Seperti diketahui, para terdakwa dijerat pasal 505 UU RI No 7 tahun 2017 tentang Pemilihan Umum, serta peraturan perundang-undangan lainnya yang berkaitan.
Hakim Zephania, SH, MH yang memimpin sidang menjatuhkan hukuman 1 bulan kurungan percobaan (tidak dipenjara dengan pengecualian) dan denda Rp 1 juta.

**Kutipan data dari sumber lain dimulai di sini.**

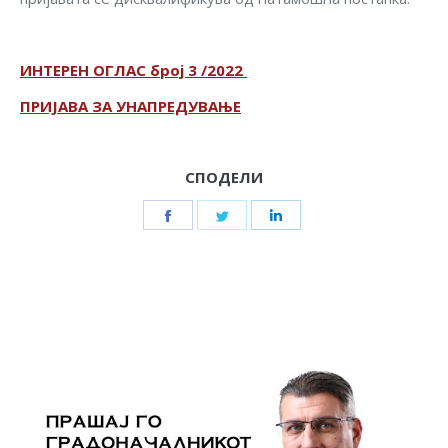
ИНТЕРЕН ОГЛАС број 3 /2022
ПРИЈАВА ЗА УНАПРЕДУВАЊЕ
СПОДЕЛИ
Share
Share
Share
on
on
on
Facebook
Twitter
LinkedIn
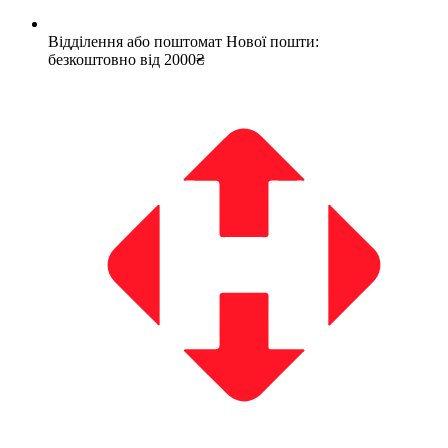
Відділення або поштомат Нової пошти:
безкоштовно від 2000₴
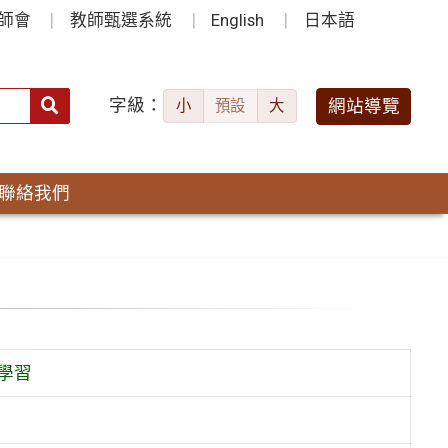
師會
教師甄選系統
English
日本語
字級：
送出
網站導覽
小
預設
大
搜
尋：
聯絡我們
學習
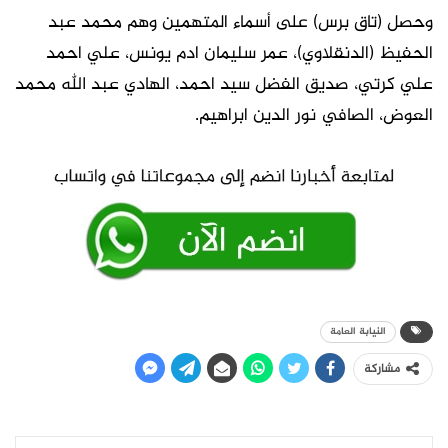
وحصل (تاق برس) على أسماء المتهمين وهم محمد عبد
الحفيظ (الدنقلاوي)، عمر سليمان ادم يونس، علي احمد
علي كرتي، صديق الفضل سيد احمد، الهادي عبد الله محمد
العوض، الصافي نور الدين ابراهيم.
النيابة العامة
مشاركة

Setelah vonis dibacakan, 3 orang terdakwa yang merasa tidak bersalah langsung memberi pernyataan banding. Sedang satu orang pikir-pikir dan seorang lagi menyatakan menerima. Pernyatan itu langsung mereka disampaikan di hadapan hakim tunggal Zephania.
Dalam persidangan, hakim Zephania mengungkapkan, dalam sidang yang digelar beberapa hari lalu tidak ditemukannya sesuatu yang dapat menghapus pertanggungjawaban pidana. Dan terdakwa harus mempertanggung jawabkan perbuatannya.
Berdasarkan rasa keadilan yang akan diberikan kepada PPK Lebong Utara yang telah mengerjakan tugas hingga larut malam, jelas hakim, maka terdakwa perlu diterapkan pidana percobaan 1 bulan kurungan dan denda 1 juta rupiah dan bisa diganti 15 hari kurungan.
“Keadaan yang memberatkan bahwa perbuatan terdakwa telah mengakibatkan hilangnya sertifikat rekapitulasi hasil penghitungan suara. Bahwa terdakwa tidak mengakui dan menyesali kelalaiannya,” ujarnya.
Ketua PPK Lebong Utara, MF yang disidang pertama kali setelah berkonsultasi dengan penasehat hukumnya langsung menyatakan banding. “Saya sendiri (menyampaikan) banding,” katanya.
Sikap serupa lalu disampaikan RY. Sementara CS meminta waktu untuk pikir-pikir. Adapun RK menyatakan menerima vonis hakim tersebut. Pernyataan banding juga disampaikan RE setelah sidang sempat dipending selama satu jam.
“Kalau banding, harus saya terangkan juga. Nanti akan diperiksa oleh majelis khusus pada Pengadilan Tinggi Bengkulu. Pemeriksaan akan dimulai dari awal lagi,” terang hakim Zephania.